Problem. What are the lines, copied exactly, from the one containing "Pointer to initialized Pnet struct" through the last line of the records below, both included?

[Plain-text document sources]
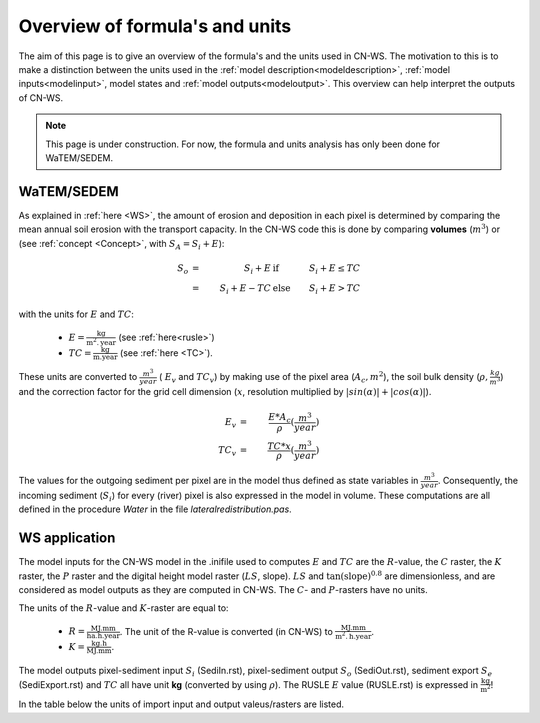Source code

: .. _formulasunits:


###############################
Overview of formula's and units
###############################

The aim of this page is to give an overview of the formula's and the units
used in CN-WS. The motivation to this is to make a distinction between the
units used in the :ref:`model description<modeldescription>`,
:ref:`model inputs<modelinput>`, model states and
:ref:`model outputs<modeloutput>`. This overview can help interpret the
outputs of CN-WS.

.. note::
    This page is under construction. For now, the formula and units analysis
    has only been done for WaTEM/SEDEM.

WaTEM/SEDEM
===========

As explained in :ref:`here <WS>`, the amount of erosion and deposition in each
pixel is determined by comparing the mean annual soil erosion with the
transport capacity. In the CN-WS code this is done by comparing **volumes**
(:math:`m^3`) or (see :ref:`concept <Concept>`, with :math:`S_A =S_i+E`):

.. math::
    S_o & = & S_i+E & \text{ if } & S_i+E≤TC \\
        & = & S_i+E-TC & \text{ else } & S_i+E>TC

with the units for :math:`E` and :math:`TC`:

 - :math:`E = \frac{\text{kg}}{\text{m}^{2}.\text{year}}` (see :ref:`here<rusle>`)
 - :math:`TC = \frac{\text{kg}}{\text{m.year}}` (see :ref:`here <TC>`).

These units are converted to :math:`\frac{m^3}{year}` ( :math:`E_v` and
:math:`TC_v`) by making use of the pixel area (:math:`A_c, m^2`), the soil
bulk density (:math:`\rho, \frac{kg}{m^3}`) and the correction factor for
the grid cell dimension (:math:`x`, resolution multiplied by :math:`|sin
(\alpha)|+|cos (\alpha)|`).

.. math::
    E_v & = & \frac{E * A_c}{\rho} (\frac{m^3}{year})\\
    TC_v  & = & \frac{TC * x}{\rho} (\frac{m^3}{year})

The values for the outgoing sediment per pixel are in the model thus defined
as state variables in :math:`\frac{m^3}{year}`. Consequently, the incoming
sediment (:math:`S_i`) for every (river) pixel is also expressed in the
model in volume. These computations are all defined in the procedure `Water`
in the file `lateralredistribution.pas`.

WS application
================
The model inputs for the CN-WS model in the .inifile used to computes
:math:`E` and :math:`TC` are the :math:`R`-value, the :math:`C` raster, the
:math:`K` raster, the :math:`P` raster and the digital height model raster
(:math:`LS`, slope). :math:`LS` and :math:`\tan(\text{slope})^{0.8}` are
dimensionless, and are considered as model outputs as they are computed in
CN-WS. The :math:`C`- and :math:`P`-rasters have no units.

The units of the :math:`R`-value and :math:`K`-raster are equal to:

 - :math:`R = \frac{\text{MJ.mm}}{\text{ha}.\text{h.year}}`. The unit of the R-value is converted (in CN-WS) to :math:`\frac{\text{MJ.mm}}{\text{m}^2.\text{h.year}}`.
 - :math:`K = \frac{\text{kg.h}}{\text{MJ.mm}}`.

The model outputs pixel-sediment input :math:`S_i` (SediIn.rst),
pixel-sediment output :math:`S_o` (SediOut.rst), sediment export
:math:`S_e` (SediExport.rst) and :math:`TC` all have unit **kg** (converted
by using :math:`\rho`). The RUSLE :math:`E` value (RUSLE.rst) is expressed
in :math:`\frac{\text{kg}}{\text{m}^2}`!

In the table below the units of import input and output valeus/rasters are
listed.

.. csv-table::
    :file: _static/csv/units.csv
    :header-rows: 1
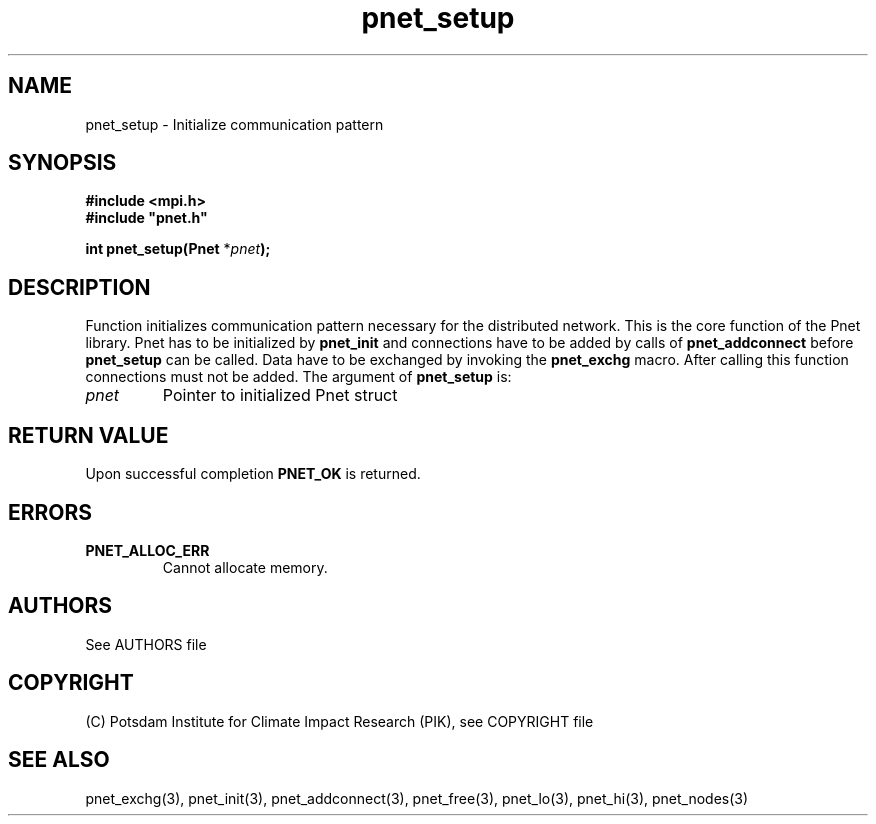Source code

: .TH pnet_setup 3  "October 21, 2008" "version 1.0.003" "Pnet programmers manual"
.SH NAME
pnet_setup \- Initialize communication pattern
.SH SYNOPSIS
.nf
\fB#include <mpi.h>
#include "pnet.h"

int pnet_setup(Pnet\fP *\fIpnet\fB);\fP
.fi
.SH DESCRIPTION
Function initializes communication pattern necessary for the 
distributed network. This is the core function of the Pnet
library. Pnet has to be initialized by \fBpnet_init\fP and connections have to be added by calls of \fBpnet_addconnect\fP before \fBpnet_setup\fP can be called. Data have to be exchanged by invoking the \fBpnet_exchg\fP
macro. After calling this function connections must not be added.
The argument of \fBpnet_setup\fP is:
.TP
.I pnet
Pointer to initialized Pnet struct 
.SH RETURN VALUE
Upon successful completion \fBPNET_OK\fP is returned.
.SH ERRORS
.TP
.B PNET_ALLOC_ERR
Cannot allocate memory.

.SH AUTHORS

See AUTHORS file

.SH COPYRIGHT

(C) Potsdam Institute for Climate Impact Research (PIK), see COPYRIGHT file

.SH SEE ALSO
pnet_exchg(3), pnet_init(3), pnet_addconnect(3), pnet_free(3),  pnet_lo(3), pnet_hi(3), pnet_nodes(3)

Result of the exercise.
Pointer to initialized Pnet struct 
.SH RETURN VALUE
Upon successful completion \fBPNET_OK\fP is returned.
.SH ERRORS
.TP
.B PNET_ALLOC_ERR
Cannot allocate memory.

.SH AUTHORS

See AUTHORS file

.SH COPYRIGHT

(C) Potsdam Institute for Climate Impact Research (PIK), see COPYRIGHT file

.SH SEE ALSO
pnet_exchg(3), pnet_init(3), pnet_addconnect(3), pnet_free(3),  pnet_lo(3), pnet_hi(3), pnet_nodes(3)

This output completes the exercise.